For the first time since the Economist/YouGov Poll began asking in the summer whether or not they will get vaccinated against COVID-19 once a vaccine became available, half of Americans say they will. This is twice as many as those who reject vaccination, and includes a plurality of Republicans, who on occasion have been particularly resistant to vaccination.
The most accepting group are those who may need the vaccine most – people 65 and older. By nearly four to one they say they will get the vaccine, their highest acceptance ever. But no age group this week rejects the vaccine. However, another group that has been severely impacted by the pandemic – African-Americans – aren’t so sure about the vaccine. As many say they won’t be vaccinated as say they will, but even more say they just don’t know what they would do.
The positive news about effectiveness and safety – now for three different vaccines – clearly matters to Americans. Three in four are now convinced that the vaccine will be available to the general public by next summer. There are still worries about a fast-tracked vaccine’s safety: just over half of those who say they will be vaccinated are somewhat concerned about its safety. Those who say they won’t be vaccinated are particularly worried: nearly two-thirds of them describe themselves as very concerned about the safety of potential vaccines.
Vaccines have not always provoked this sort of skepticism. In the first question asked about the Salk polio vaccine (by Gallup in 1954), 57% said they wanted their children to be vaccinated against polio. In 2009, 93% of the public in a Harvard School of Public Health survey believed childhood vaccinations against diseases like polio and measles, among others, were safe (59% described them as very safe).

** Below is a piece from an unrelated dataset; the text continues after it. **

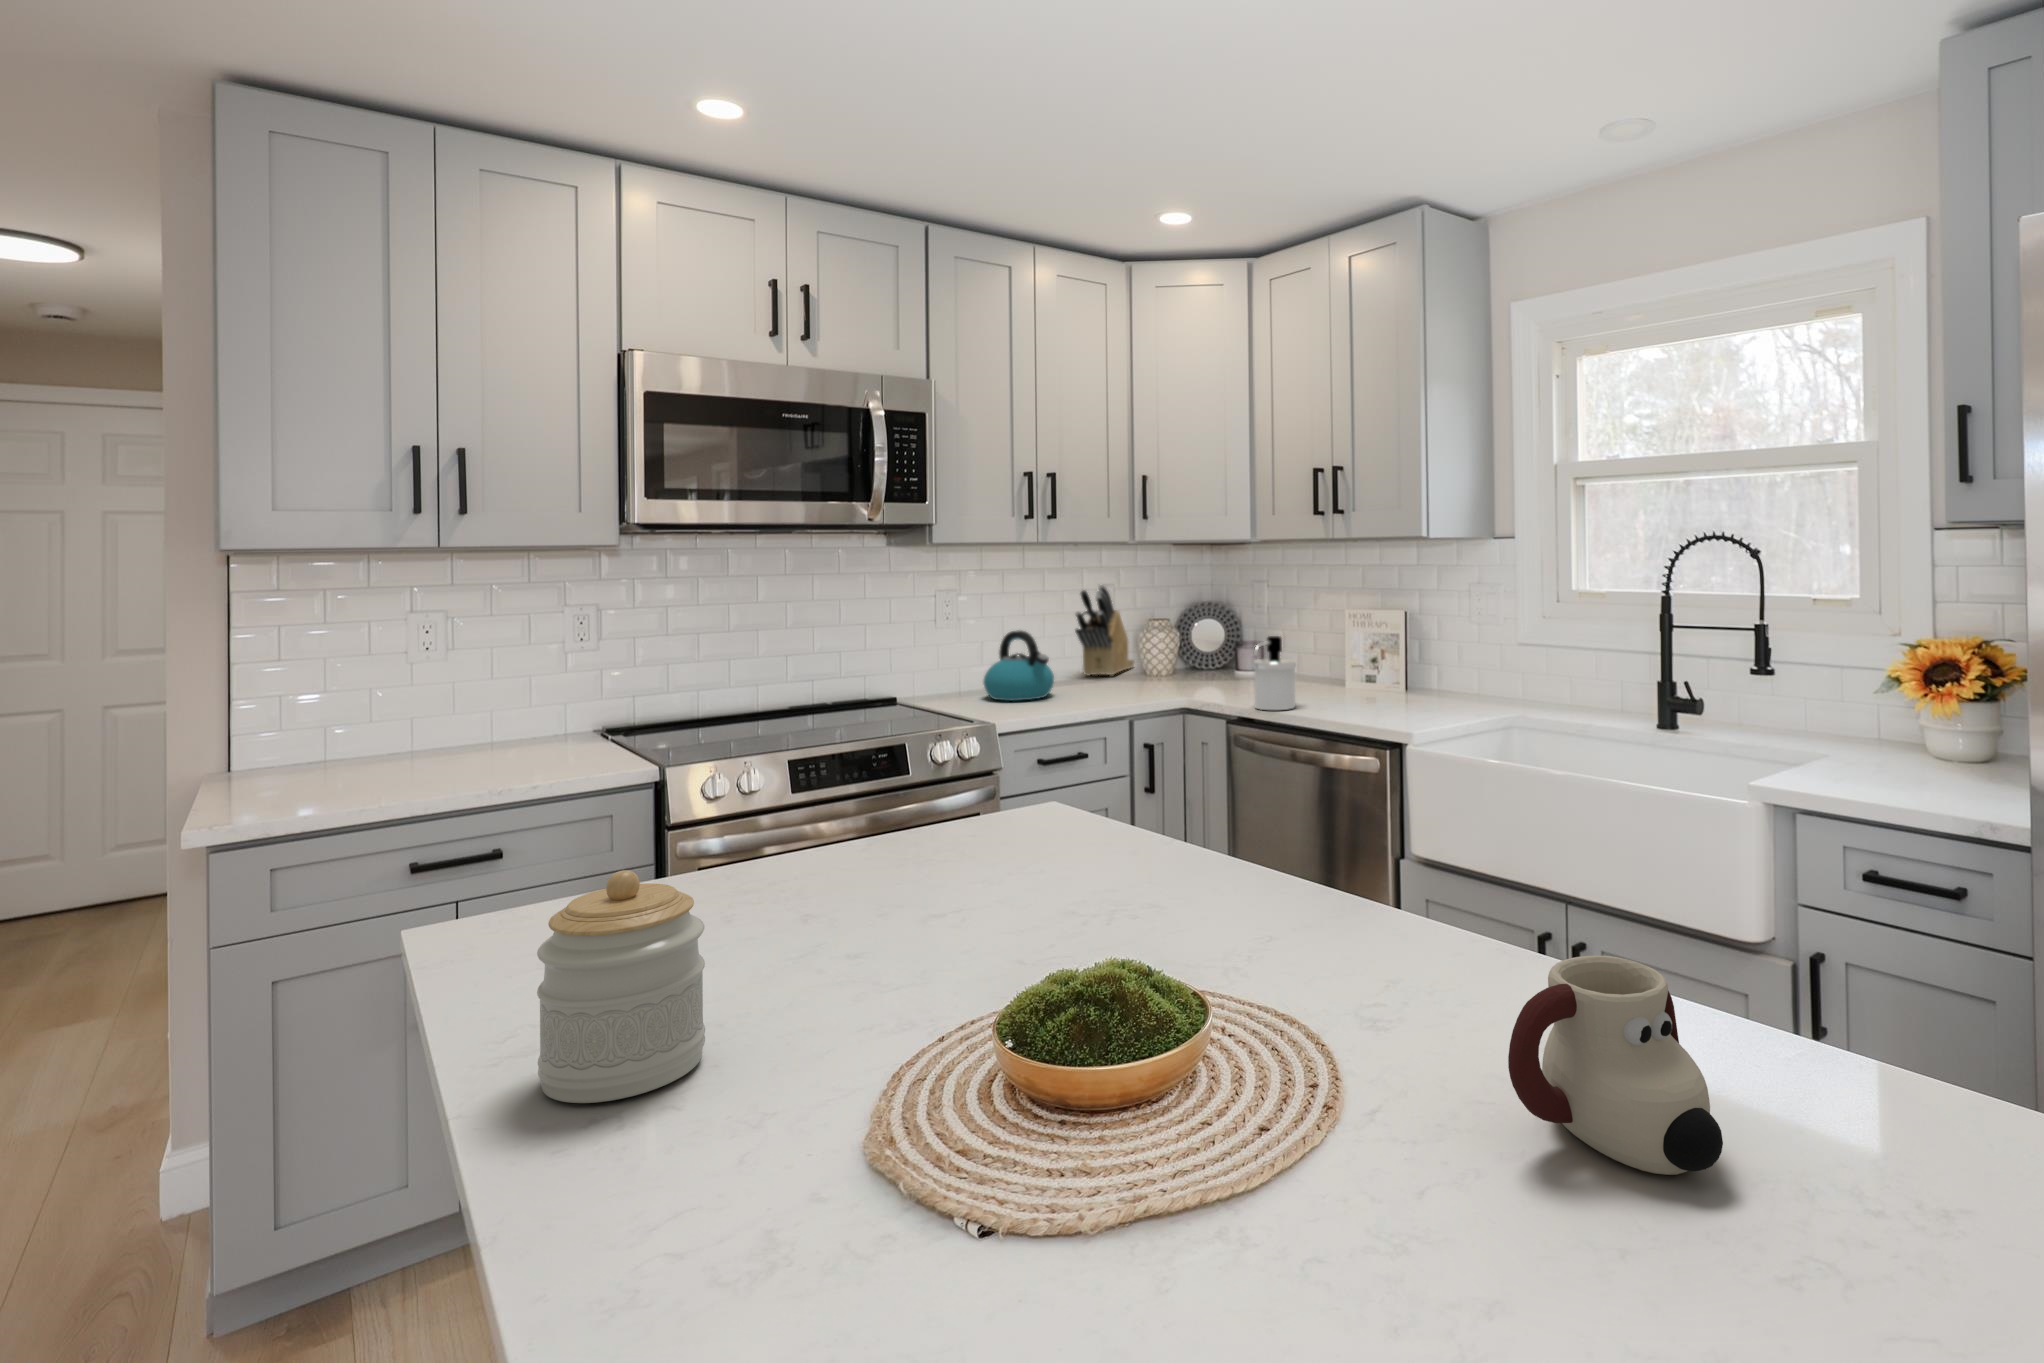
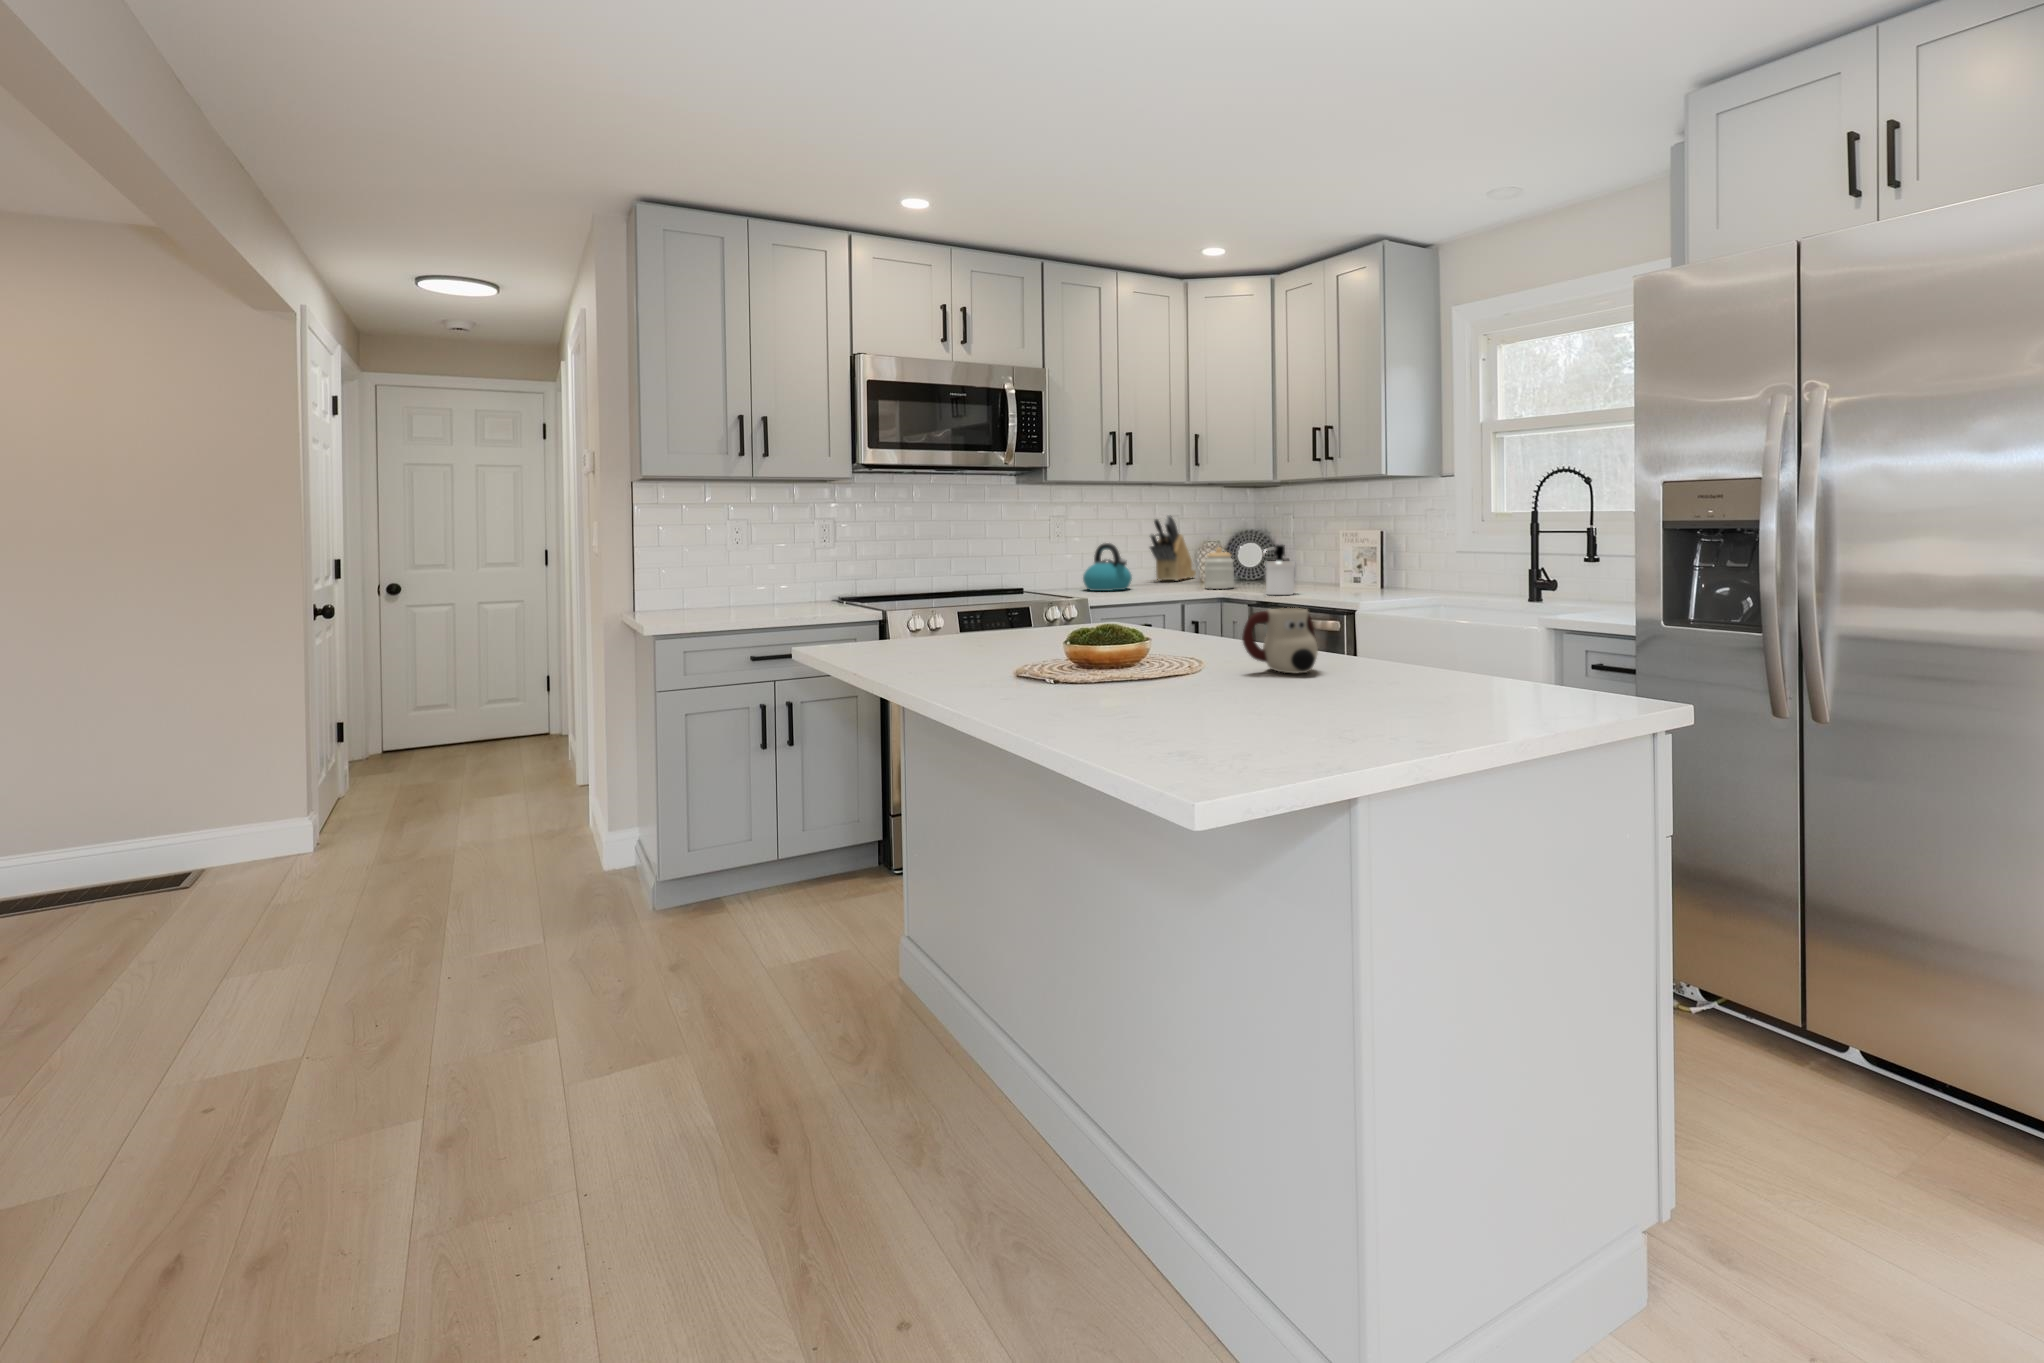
jar: present [537,870,705,1103] -> present [1204,548,1234,589]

As they did in 2009, most Americans accept vaccination in general.
Republicans are more likely to believe COVID-19/vaccine conspiracy theories
The survey put several vaccine theories to Americans. The idea that vaccines cause autism isn’t bought by 81% of Americans. Likewise, 87% say COVID-19 is not a hoax. However, fewer – 59% – reject the idea that the threat of coronavirus has been exaggerated for political reasons. These are much the same results as in March, at the start of the pandemic.

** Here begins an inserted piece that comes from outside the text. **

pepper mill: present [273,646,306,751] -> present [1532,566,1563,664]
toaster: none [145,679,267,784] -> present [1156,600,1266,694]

Belief in all three of conspiracy theories is higher among Republicans than Democrats, though the link to autism shows the smallest partisan difference. Believing any of these statements makes one less likely to be willing to get vaccinated. Only a third of those who believe the threat of coronavirus has been exaggerated say they will get vaccinated, just over one in five who say the coronavirus is a hoax will get vaccinated, and even fewer of those who believe vaccines cause autism would.
The role of politics in responses about vaccinations, as well as general coronavirus skepticism, have been important in how people view the pandemic. Three in ten Republicans (30%) but just 1% of Democrats believe it is safe to stop social distancing now. While eight in ten Democrats always wear a mask when they go out of their home, just half of Republicans do. While nearly half of Republicans worry about contracting COVID-19, that percentage is dwarfed by the 82% of Democrats who say that.
Methodology: The Economist survey was conducted by YouGov using a nationally representative sample of 1,500 registered voters interviewed online between November 21 - 24, 2020. This sample was weighted according to gender, age, race, and education based on the American Community Survey, conducted by the US Bureau of the Census, as well as 2018 registration status, geographic region, and news interest. Respondents were selected from YouGov’s opt-in panel to be representative of all US citizens. The margin of error is approximately 3.2% for the overall sample.